Questions fréquentes
Le NF DTU 60.11 est-il un texte réglementaire ?
Non. C'est un document technique normalisé qui décrit les règles de l'art de la plomberie sanitaire. Il devient contraignant parce que les marchés de travaux le rendent contractuel et parce que les assureurs s'y réfèrent pour apprécier une malfaçon. Il ne crée aucune obligation administrative de posséder un séparateur de graisse.
Que couvrent les parties P1-1-1, P1-1-2 et P1-1-3 ?
La partie P1-1-1 traite les règles de calcul de l'alimentation en eau, donc l'arrivée. La partie P1-1-2 traite l'évacuation des eaux usées et des eaux vannes, c'est celle qui concerne directement une cuisine professionnelle. La partie P1-1-3 traite l'évacuation des eaux pluviales, qui relève d'un réseau distinct.
Pourquoi retenir une pente de 2 % sur l'évacuation ?
Parce qu'elle donne à l'eau une vitesse suffisante pour entraîner les particules sans que le liquide file en laissant les matières lourdes derrière lui. Notre recommandation d'installation est une pente régulière de 2 % vers le réseau, mesurée au niveau sur toute la longueur et non seulement aux extrémités.
Une contre-pente de quelques centimètres est-elle grave ?
Oui, car elle crée un point bas où l'eau stagne en permanence. Les graisses encore présentes y refroidissent, se figent et réduisent progressivement la section utile de la canalisation. Le bouchon se forme en aval du séparateur de graisse, à un endroit rarement accessible, et il se termine en curage sous pression.
Les eaux des sanitaires passent-elles par le séparateur de graisse ?
Jamais. Les eaux vannes provenant des WC suivent leur propre chute jusqu'au collecteur. Les raccorder au séparateur de graisse gonfle inutilement le débit traité, réduit le temps de séjour des eaux grasses et introduit des matières que l'appareil n'est pas conçu pour retenir. Seuls les postes gras de la cuisine y sont raccordés.
Quel diamètre de raccordement prévoir sous une plonge ?
Nos sept séparateurs de graisse inox 304L, du 30 L au 200 L, sont tous équipés d'un raccord Ø 50 mm en entrée et en sortie. Le réseau aval est fréquemment en Ø 63 mm. Le passage de l'un à l'autre se fait par un manchon souple EPDM, sans réduction ni écrasement du tube.
Pourquoi des odeurs remontent-elles malgré une vidange récente ?
Le plus souvent parce qu'un siphon a perdu sa garde d'eau.

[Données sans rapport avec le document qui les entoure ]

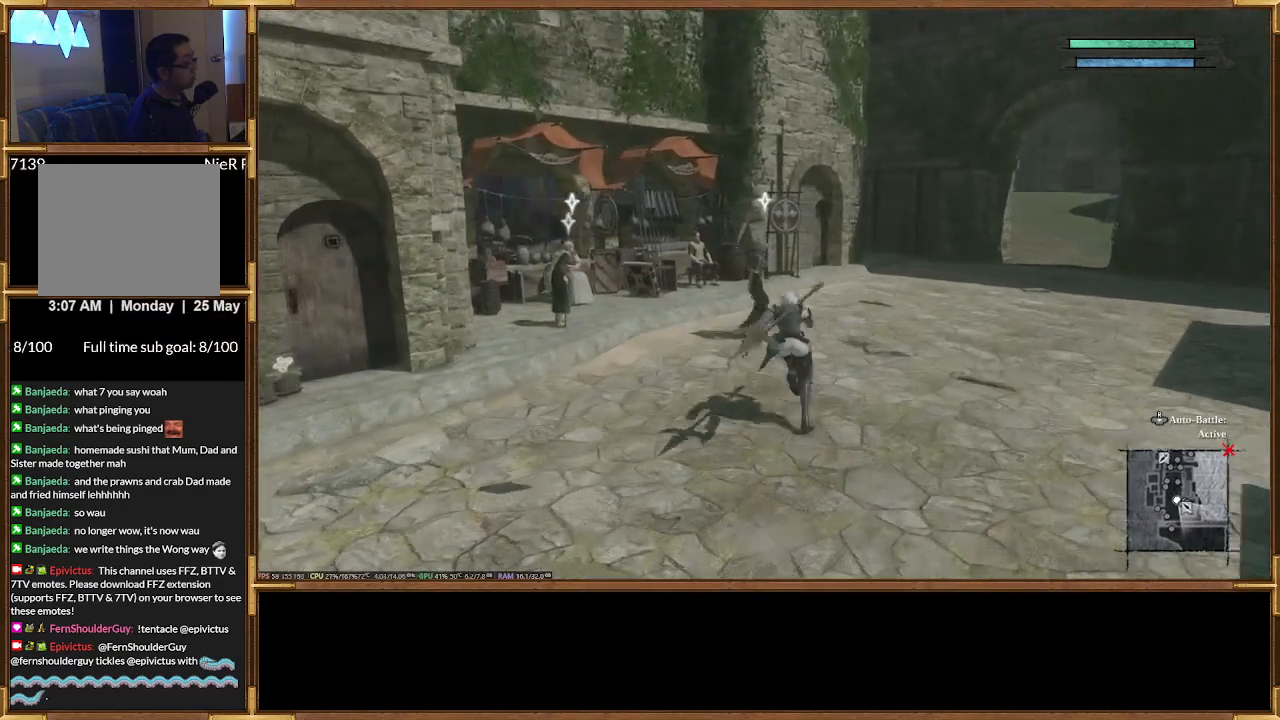
{"dt_ms": 500, "buttons": [], "events": []}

Un poste peu utilisé s'évapore, ou une chute mal ventilée aspire l'eau des siphons voisins par dépression au passage d'un gros volume. L'air du réseau remonte alors librement dans la cuisine. Le défaut est sur la ventilation, pas sur l'appareil.

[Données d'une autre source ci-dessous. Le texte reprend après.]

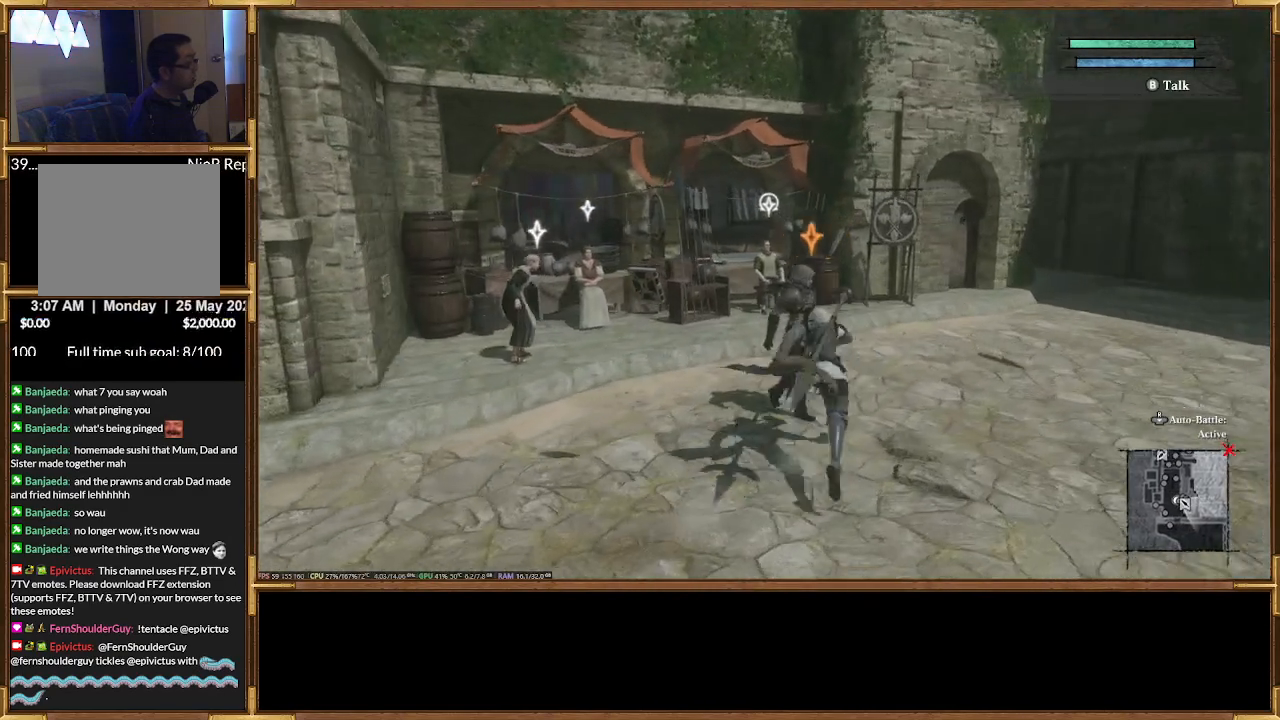
{"dt_ms": 500, "buttons": [], "events": []}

Que doit contenir le procès-verbal de pose ?
La date, l'identité de l'installateur, le modèle posé et son numéro, la liste des postes raccordés, la pente relevée, le résultat de l'essai d'écoulement et celui de l'essai d'étanchéité des raccords. Il se demande le jour même, avant le départ du poseur, car il devient presque impossible à obtenir ensuite.